Il fit bâtir un gigantesque calvaire qui devint un monument aux victimes de la Révolution. Les travaux débutèrent en 1826 et furent achevés en 1858. En choisissant de transférer en 1869 le cimetière communal autour du calvaire de l’abbé Voillet, dans le pré de la Forge, la municipalité s’inscrivit dans une continuité mémorielle.
Les noms des 84 habitants de la paroisse massacrés en 1793 et 1794 par les Révolutionnaires sont gravés dans le marbre. La victime la plus âgée s’appelait Ursule Affilé âgée de 77 ans demeurant à la Bonfiserie et la plus jeune n’avait que 3 ans, elle se nommait Anne Briand demeurant au village de la Petite Davière.

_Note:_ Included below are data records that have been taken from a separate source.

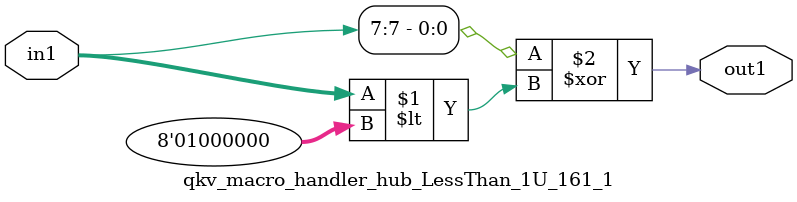
<source format=v>

`timescale 1ps / 1ps


module qkv_macro_handler_hub_LessThan_1U_161_1( in1, out1 );

    input [7:0] in1;
    output out1;

    
    // rtl_process:qkv_macro_handler_hub_LessThan_1U_161_1/qkv_macro_handler_hub_LessThan_1U_161_1_thread_1
    assign out1 = (in1[7] ^ in1 < 8'd064);

endmodule


</source>
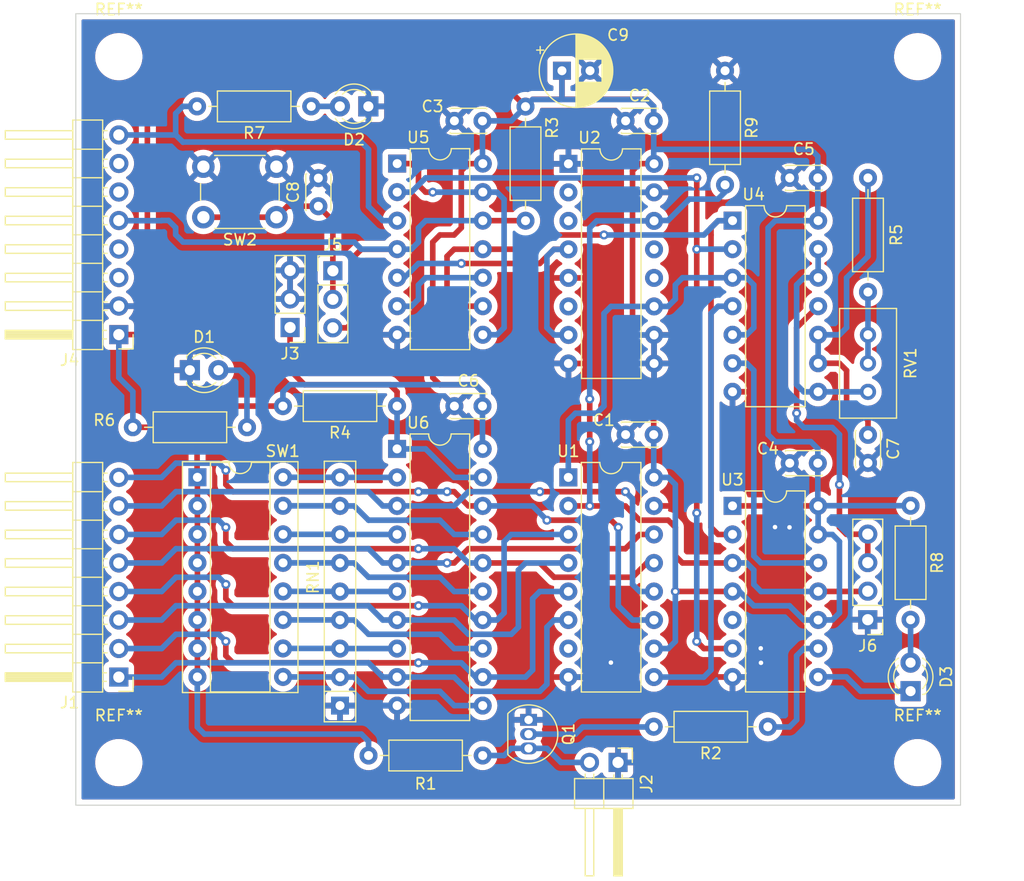
<source format=kicad_pcb>
(kicad_pcb (version 20211014) (generator pcbnew)

  (general
    (thickness 1.6)
  )

  (paper "A4")
  (layers
    (0 "F.Cu" signal)
    (31 "B.Cu" signal)
    (32 "B.Adhes" user "B.Adhesive")
    (33 "F.Adhes" user "F.Adhesive")
    (34 "B.Paste" user)
    (35 "F.Paste" user)
    (36 "B.SilkS" user "B.Silkscreen")
    (37 "F.SilkS" user "F.Silkscreen")
    (38 "B.Mask" user)
    (39 "F.Mask" user)
    (40 "Dwgs.User" user "User.Drawings")
    (41 "Cmts.User" user "User.Comments")
    (42 "Eco1.User" user "User.Eco1")
    (43 "Eco2.User" user "User.Eco2")
    (44 "Edge.Cuts" user)
    (45 "Margin" user)
    (46 "B.CrtYd" user "B.Courtyard")
    (47 "F.CrtYd" user "F.Courtyard")
    (48 "B.Fab" user)
    (49 "F.Fab" user)
    (50 "User.1" user)
    (51 "User.2" user)
    (52 "User.3" user)
    (53 "User.4" user)
    (54 "User.5" user)
    (55 "User.6" user)
    (56 "User.7" user)
    (57 "User.8" user)
    (58 "User.9" user)
  )

  (setup
    (stackup
      (layer "F.SilkS" (type "Top Silk Screen"))
      (layer "F.Paste" (type "Top Solder Paste"))
      (layer "F.Mask" (type "Top Solder Mask") (thickness 0.01))
      (layer "F.Cu" (type "copper") (thickness 0.035))
      (layer "dielectric 1" (type "core") (thickness 1.51) (material "FR4") (epsilon_r 4.5) (loss_tangent 0.02))
      (layer "B.Cu" (type "copper") (thickness 0.035))
      (layer "B.Mask" (type "Bottom Solder Mask") (thickness 0.01))
      (layer "B.Paste" (type "Bottom Solder Paste"))
      (layer "B.SilkS" (type "Bottom Silk Screen"))
      (copper_finish "None")
      (dielectric_constraints no)
    )
    (pad_to_mask_clearance 0)
    (aux_axis_origin 158.75 97.155)
    (pcbplotparams
      (layerselection 0x00410fc_ffffffff)
      (disableapertmacros false)
      (usegerberextensions true)
      (usegerberattributes false)
      (usegerberadvancedattributes false)
      (creategerberjobfile false)
      (svguseinch false)
      (svgprecision 6)
      (excludeedgelayer true)
      (plotframeref false)
      (viasonmask false)
      (mode 1)
      (useauxorigin false)
      (hpglpennumber 1)
      (hpglpenspeed 20)
      (hpglpendiameter 15.000000)
      (dxfpolygonmode true)
      (dxfimperialunits true)
      (dxfusepcbnewfont true)
      (psnegative false)
      (psa4output false)
      (plotreference true)
      (plotvalue true)
      (plotinvisibletext false)
      (sketchpadsonfab false)
      (subtractmaskfromsilk true)
      (outputformat 1)
      (mirror false)
      (drillshape 0)
      (scaleselection 1)
      (outputdirectory "Gerber/")
    )
  )

  (net 0 "")
  (net 1 "GND")
  (net 2 "Net-(Q1-Pad2)")
  (net 3 "/D7")
  (net 4 "Net-(U1-Pad1)")
  (net 5 "Net-(R5-Pad1)")
  (net 6 "unconnected-(U1-Pad7)")
  (net 7 "Net-(U1-Pad9)")
  (net 8 "VCC")
  (net 9 "unconnected-(U2-Pad2)")
  (net 10 "unconnected-(U2-Pad3)")
  (net 11 "Net-(U2-Pad4)")
  (net 12 "unconnected-(U2-Pad6)")
  (net 13 "unconnected-(U2-Pad12)")
  (net 14 "unconnected-(U2-Pad13)")
  (net 15 "unconnected-(U3-Pad5)")
  (net 16 "Net-(C8-Pad1)")
  (net 17 "/D6")
  (net 18 "/D5")
  (net 19 "/D4")
  (net 20 "/D3")
  (net 21 "/D2")
  (net 22 "/D1")
  (net 23 "/D0")
  (net 24 "Net-(U3-Pad2)")
  (net 25 "Net-(R2-Pad1)")
  (net 26 "Net-(U3-Pad12)")
  (net 27 "unconnected-(J4-Pad3)")
  (net 28 "Net-(J3-Pad1)")
  (net 29 "unconnected-(J4-Pad4)")
  (net 30 "/DI0")
  (net 31 "/DI1")
  (net 32 "/DI2")
  (net 33 "/DI3")
  (net 34 "/DI4")
  (net 35 "/DI5")
  (net 36 "/DI6")
  (net 37 "/DI7")
  (net 38 "unconnected-(J4-Pad6)")
  (net 39 "Net-(U5-Pad10)")
  (net 40 "unconnected-(J4-Pad7)")
  (net 41 "Net-(U3-Pad6)")
  (net 42 "Net-(U5-Pad1)")
  (net 43 "Net-(J4-Pad5)")
  (net 44 "Net-(R7-Pad2)")
  (net 45 "Net-(C7-Pad1)")
  (net 46 "Net-(RV1-Pad3)")
  (net 47 "Net-(J6-Pad2)")
  (net 48 "Net-(D1-Pad2)")
  (net 49 "Net-(D2-Pad2)")
  (net 50 "Net-(D3-Pad1)")
  (net 51 "Net-(D3-Pad2)")
  (net 52 "Net-(J2-Pad2)")
  (net 53 "Net-(J6-Pad3)")

  (footprint "Capacitor_THT:C_Disc_D3.0mm_W2.0mm_P2.50mm" (layer "F.Cu") (at 168.315 71.775))

  (footprint "LED_THT:LED_D3.0mm" (layer "F.Cu") (at 193.675 122.56 90))

  (footprint "Resistor_THT:R_Axial_DIN0207_L6.3mm_D2.5mm_P10.16mm_Horizontal" (layer "F.Cu") (at 134.62 99.06 180))

  (footprint "Connector_PinHeader_2.54mm:PinHeader_1x03_P2.54mm_Vertical" (layer "F.Cu") (at 142.26 85.125))

  (footprint "Resistor_THT:R_Axial_DIN0207_L6.3mm_D2.5mm_P10.16mm_Horizontal" (layer "F.Cu") (at 193.675 106.045 -90))

  (footprint "MountingHole:MountingHole_3.2mm_M3" (layer "F.Cu") (at 194.31 66.06))

  (footprint "MountingHole:MountingHole_3.2mm_M3" (layer "F.Cu") (at 123.21 128.925))

  (footprint "Capacitor_THT:C_Disc_D3.0mm_W2.0mm_P2.50mm" (layer "F.Cu") (at 185.42 76.855 180))

  (footprint "Capacitor_THT:C_Disc_D3.0mm_W2.0mm_P2.50mm" (layer "F.Cu") (at 170.815 99.715 180))

  (footprint "Connector_PinHeader_2.54mm:PinHeader_1x08_P2.54mm_Horizontal" (layer "F.Cu") (at 123.21 90.81 180))

  (footprint "Capacitor_THT:C_Disc_D3.0mm_W2.0mm_P2.50mm" (layer "F.Cu") (at 140.97 79.375 90))

  (footprint "Capacitor_THT:C_Disc_D3.0mm_W2.0mm_P2.50mm" (layer "F.Cu") (at 185.42 102.255 180))

  (footprint "Package_DIP:DIP-16_W7.62mm" (layer "F.Cu") (at 163.215 103.525))

  (footprint "Package_DIP:DIP-20_W7.62mm" (layer "F.Cu") (at 147.975 100.985))

  (footprint "Connector_PinHeader_2.54mm:PinHeader_1x02_P2.54mm_Horizontal" (layer "F.Cu") (at 167.64 128.905 -90))

  (footprint "Button_Switch_THT:SW_PUSH_6mm" (layer "F.Cu") (at 137.235 80.355 180))

  (footprint "MountingHole:MountingHole_3.2mm_M3" (layer "F.Cu") (at 123.21 66.06))

  (footprint "Resistor_THT:R_Axial_DIN0207_L6.3mm_D2.5mm_P10.16mm_Horizontal" (layer "F.Cu") (at 147.975 97.175 180))

  (footprint "Resistor_THT:R_Axial_DIN0207_L6.3mm_D2.5mm_P10.16mm_Horizontal" (layer "F.Cu") (at 140.335 70.485 180))

  (footprint "Resistor_THT:R_Axial_DIN0207_L6.3mm_D2.5mm_P10.16mm_Horizontal" (layer "F.Cu") (at 145.435 128.29))

  (footprint "Resistor_THT:R_Axial_DIN0207_L6.3mm_D2.5mm_P10.16mm_Horizontal" (layer "F.Cu") (at 177.165 67.31 -90))

  (footprint "Resistor_THT:R_Axial_DIN0207_L6.3mm_D2.5mm_P10.16mm_Horizontal" (layer "F.Cu") (at 180.975 125.73 180))

  (footprint "LED_THT:LED_D3.0mm" (layer "F.Cu") (at 145.42 70.485 180))

  (footprint "Capacitor_THT:C_Disc_D3.0mm_W2.0mm_P2.50mm" (layer "F.Cu") (at 155.575 71.775 180))

  (footprint "Package_TO_SOT_THT:TO-92_Inline" (layer "F.Cu") (at 159.68 125.115 -90))

  (footprint "Capacitor_THT:C_Disc_D3.0mm_W2.0mm_P2.50mm" (layer "F.Cu") (at 153.075 97.175))

  (footprint "Capacitor_THT:C_Disc_D3.0mm_W2.0mm_P2.50mm" (layer "F.Cu") (at 189.885 99.735 -90))

  (footprint "Connector_PinHeader_2.54mm:PinHeader_1x08_P2.54mm_Horizontal" (layer "F.Cu") (at 123.21 121.305 180))

  (footprint "Connector_PinHeader_2.54mm:PinHeader_1x03_P2.54mm_Vertical" (layer "F.Cu") (at 138.45 90.175 180))

  (footprint "Connector_PinHeader_2.54mm:PinHeader_1x04_P2.54mm_Vertical" (layer "F.Cu") (at 189.865 116.195 180))

  (footprint "Package_DIP:DIP-14_W7.62mm" (layer "F.Cu") (at 177.83 80.66))

  (footprint "Resistor_THT:R_Axial_DIN0207_L6.3mm_D2.5mm_P10.16mm_Horizontal" (layer "F.Cu") (at 189.885 87.015 90))

  (footprint "Package_DIP:DIP-16_W7.62mm" (layer "F.Cu") (at 163.225 75.6))

  (footprint "Capacitor_THT:CP_Radial_D6.3mm_P2.50mm" (layer "F.Cu") (at 162.647621 67.31))

  (footprint "Package_DIP:DIP-14_W7.62mm" (layer "F.Cu") (at 147.985 75.58))

  (footprint "Resistor_THT:R_Array_SIP9" (layer "F.Cu") (at 142.895 123.845 90))

  (footprint "Resistor_THT:R_Axial_DIN0207_L6.3mm_D2.5mm_P10.16mm_Horizontal" (layer "F.Cu") (at 159.405 70.505 -90))

  (footprint "Potentiometer_THT:Potentiometer_Bourns_3296W_Vertical" (layer "F.Cu") (at 189.885 90.825 90))

  (footprint "LED_THT:LED_D3.0mm" (layer "F.Cu") (at 129.535 93.98))

  (footprint "MountingHole:MountingHole_3.2mm_M3" (layer "F.Cu")
    (tedit 56D1B4CB) (tstamp ee8f38da-3702-49c0-8efe-27b2ef781c57)
    (at 194.31 128.925)
    (descr "Mounting Hole 3.2mm, no annular, M3")
    (tags "mounting hole 3.2mm no annular m3")
    (attr exclude_from_pos_files exclude_from_bom)
    (fp_text reference "REF**" (at 0 -4.2) (layer "F.SilkS")
      (effects (font (size 1 1) (thickness 0.15)))
      (tstamp fb799f91-190b-412f-9f1c-8b541e5f610b)
    )
    (fp_text value "MountingHole_3.2mm_M3" (at 0 4.2) (layer "F.Fab")
      (effects (font (size 1 1) (thickness 0.15)))
      (tstamp 40be65af-f244-4118-ada5-f2ec6ea9abbb)
    )
    (fp_text user "${REFERENCE}" (at 0 0) (layer "F.Fab")
      (effects (font (size 1 1) (thickness 0.15)))
      (tstamp c4855cf8-3346-4050-9906-83f243627054)
    )
    (fp_circle (center 0 0) (end 3.2 0) (layer "Cmts.User") (width 0.15) (fill none) (tstamp 6f228323-c9d9-4850-9a9d-bd5bed71afbb))
    (fp_circle (center 0 0) (end 3.45 0) (layer "F.CrtYd") (width 0.05) (fill none) (tstamp d3e960c8-734a-4
... [1217139 chars truncated]
</source>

5. Une nécropole pour les militaires de 1870
Le souvenir des victimes militaires de 1870 s’est estompé en Bretagne. Il existe cependant un monument qui leur fut dédié à la nécropole nationale de Sainte-Anne d’Auray (Morbihan). Les dépouilles de vingt soldats de l’Armée de Bretagne reposent dans un ossuaire surmonté d’une sculpture d’Aristide Croisy (1840-1899) représentant un mobile breton.
6. Un mémorial pour 240 000 Bretons
Le mémorial de la Grande Guerre à Sainte-Anne d’Auray est un hommage aux 240 000 soldats bretons morts pendant la Première Guerre mondiale. Le monument commémore le sacrifice des Bretons dont les noms sont gravés dans le marbre sur un mur en forme de fer à cheval, lequel ceinture une rotonde.
Huit mille noms de soldats ont été inscrits dans le marbre d’un monument qui se veut être un point d’union. Les statues de saint Michel et de saint Yves encadrent les tombes symboliques d’un fantassin et d’un marin.
7. La tombe du bandit Saint-Lénard
- Un culte est voué à saint Lenard au cimetière d’Audouillé Neuville. ©Jean-Claude Meslé
La tombe de saint Lénard à Andouillé-Neuville (Ille-et-Vilaine) est certainement l’une des plus courues de Bretagne. Elle se trouve dans le bois de Borne, au bord de la route de Rennes. Lénard, que l’Église catholique a voulu confondre avec saint Léonard était un bandit repenti dont la légende fut collectée par Pau Sébillot au XIXe siècle.
Cimetière de Saint-Lénard d’Audouillé Neuville
Un culte est voué à saint Lenard au cimetière d’Audouillé Neuville.
À l’origine, les fidèles venaient demander l’aide de saint Lénard pour être délivrés du démon et faire marcher les jeunes enfants… Désormais, le saint est devenu polyvalent. Il est aussi bien invoqué pour soulager les maux les plus divers, trouver l’âme sœur ou réussir un examen.